Rewrite the lines starting at "پرلاتور از جنس EPDM ضد رسوب" and ending at "محصولات پیشنهادی", swapping "رنگ کروم" for "رنگ مشکی" and leaving everything else unchanged.

** RECORDS FOR THIS EXERCISE follows **

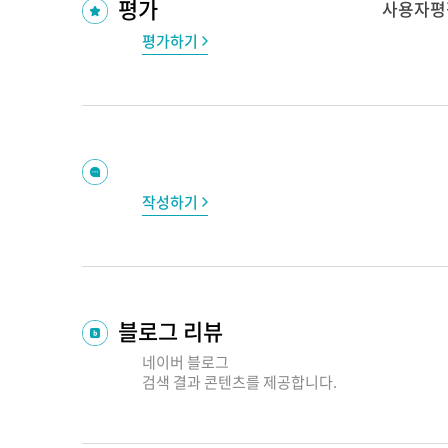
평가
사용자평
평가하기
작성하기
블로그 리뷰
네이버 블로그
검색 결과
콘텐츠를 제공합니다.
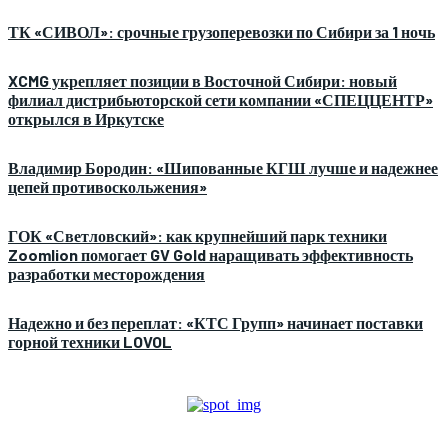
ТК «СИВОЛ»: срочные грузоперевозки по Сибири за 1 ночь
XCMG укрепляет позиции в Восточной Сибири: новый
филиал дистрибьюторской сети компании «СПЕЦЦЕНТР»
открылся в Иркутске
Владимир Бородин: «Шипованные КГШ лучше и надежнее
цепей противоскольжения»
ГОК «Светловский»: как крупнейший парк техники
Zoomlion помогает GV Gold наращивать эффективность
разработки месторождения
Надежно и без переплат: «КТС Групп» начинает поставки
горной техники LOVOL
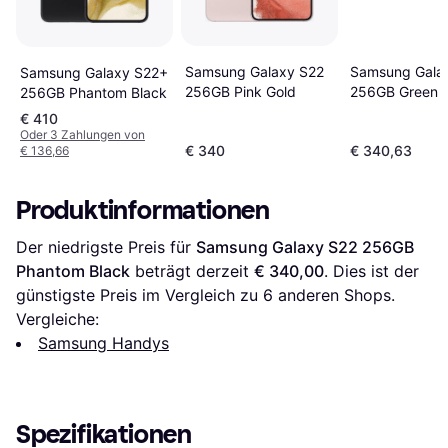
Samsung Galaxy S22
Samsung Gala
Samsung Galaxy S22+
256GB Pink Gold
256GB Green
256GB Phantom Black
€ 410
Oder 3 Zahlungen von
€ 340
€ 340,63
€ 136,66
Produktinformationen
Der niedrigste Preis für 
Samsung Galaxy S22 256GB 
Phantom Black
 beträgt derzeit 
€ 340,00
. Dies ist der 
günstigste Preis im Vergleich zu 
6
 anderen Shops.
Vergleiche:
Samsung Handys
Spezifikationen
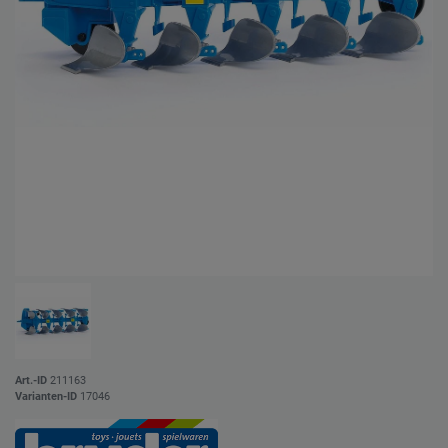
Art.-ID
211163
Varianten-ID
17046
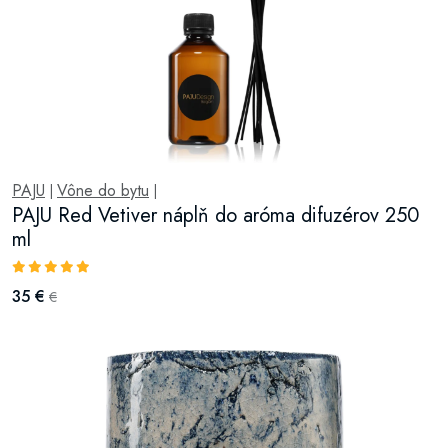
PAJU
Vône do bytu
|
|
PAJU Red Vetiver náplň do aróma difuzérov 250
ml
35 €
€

** End of RECORDS FOR THIS EXERCISE **
** RECORDS FOR THIS EXERCISE follows **

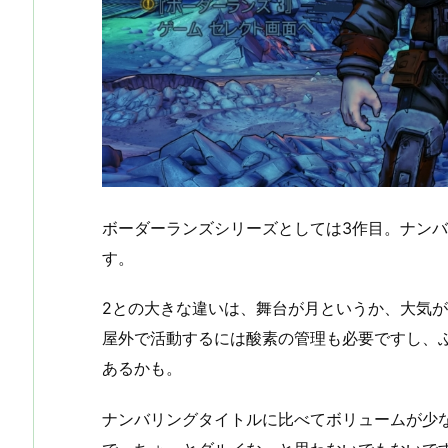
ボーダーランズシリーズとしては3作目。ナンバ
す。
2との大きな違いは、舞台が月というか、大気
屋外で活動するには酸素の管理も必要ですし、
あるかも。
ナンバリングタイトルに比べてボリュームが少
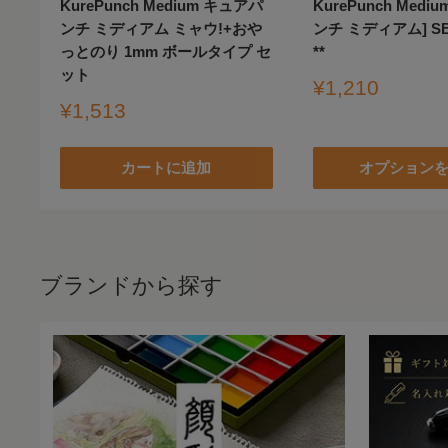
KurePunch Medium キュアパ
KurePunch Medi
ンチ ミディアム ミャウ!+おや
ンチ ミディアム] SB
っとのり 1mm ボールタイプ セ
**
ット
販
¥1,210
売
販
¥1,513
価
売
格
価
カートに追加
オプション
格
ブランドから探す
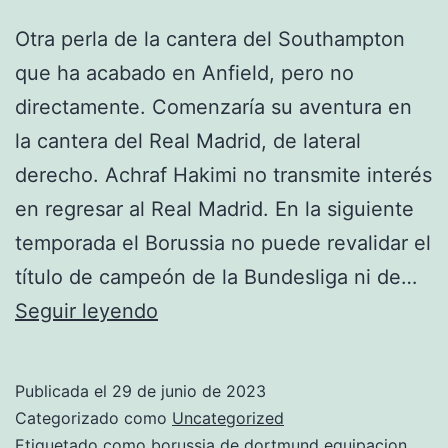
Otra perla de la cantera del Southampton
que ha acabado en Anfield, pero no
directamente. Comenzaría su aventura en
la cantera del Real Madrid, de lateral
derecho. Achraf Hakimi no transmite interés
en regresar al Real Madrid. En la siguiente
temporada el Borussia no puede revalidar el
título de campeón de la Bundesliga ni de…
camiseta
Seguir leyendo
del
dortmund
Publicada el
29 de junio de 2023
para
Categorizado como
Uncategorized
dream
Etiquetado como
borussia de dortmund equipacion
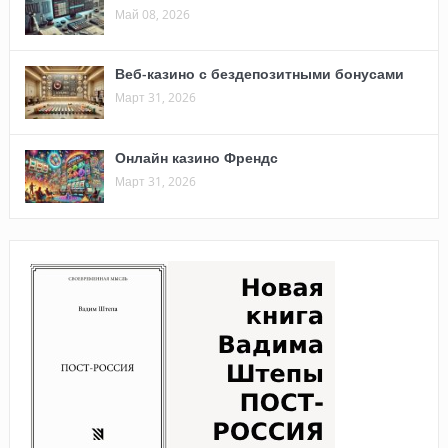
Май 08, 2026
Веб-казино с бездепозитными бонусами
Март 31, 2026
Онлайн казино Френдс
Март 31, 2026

** End of RECORDS FOR THIS EXERCISE **
** RECORDS FOR THIS EXERCISE follows **

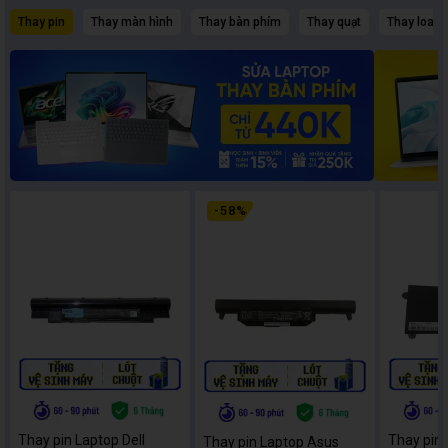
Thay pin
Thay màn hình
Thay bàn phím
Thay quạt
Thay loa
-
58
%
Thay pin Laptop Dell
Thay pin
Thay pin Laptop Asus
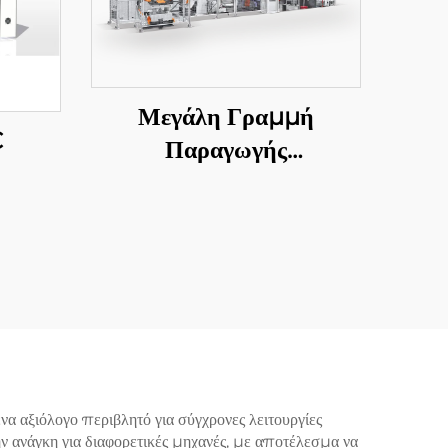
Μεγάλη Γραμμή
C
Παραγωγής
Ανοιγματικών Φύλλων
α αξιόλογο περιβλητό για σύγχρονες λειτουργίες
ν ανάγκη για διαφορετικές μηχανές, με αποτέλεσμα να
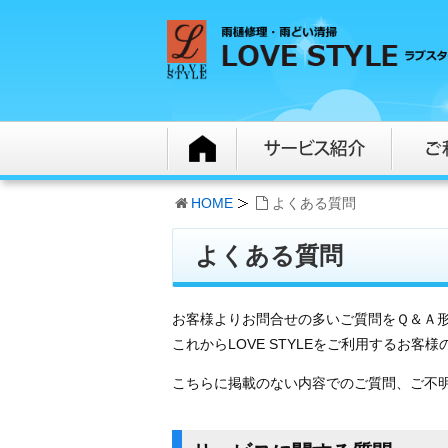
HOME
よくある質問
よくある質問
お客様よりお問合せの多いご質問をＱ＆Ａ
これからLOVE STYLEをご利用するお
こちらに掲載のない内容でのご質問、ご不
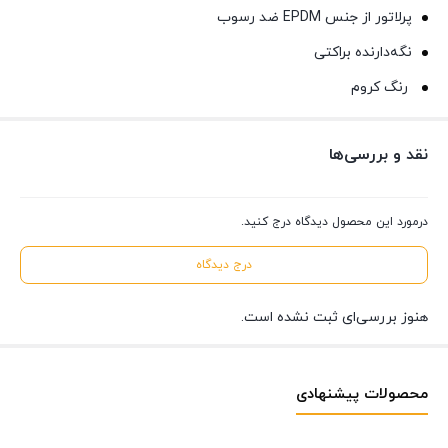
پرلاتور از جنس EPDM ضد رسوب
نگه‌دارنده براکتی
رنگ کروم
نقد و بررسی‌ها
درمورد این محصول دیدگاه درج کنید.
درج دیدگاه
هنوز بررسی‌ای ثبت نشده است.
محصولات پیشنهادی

** End of RECORDS FOR THIS EXERCISE **

__REPLY TO THE TASK__.
پرلاتور از جنس EPDM ضد رسوب
نگه‌دارنده براکتی
رنگ مشکی
نقد و بررسی‌ها
درمورد این محصول دیدگاه درج کنید.
درج دیدگاه
هنوز بررسی‌ای ثبت نشده است.
محصولات پیشنهادی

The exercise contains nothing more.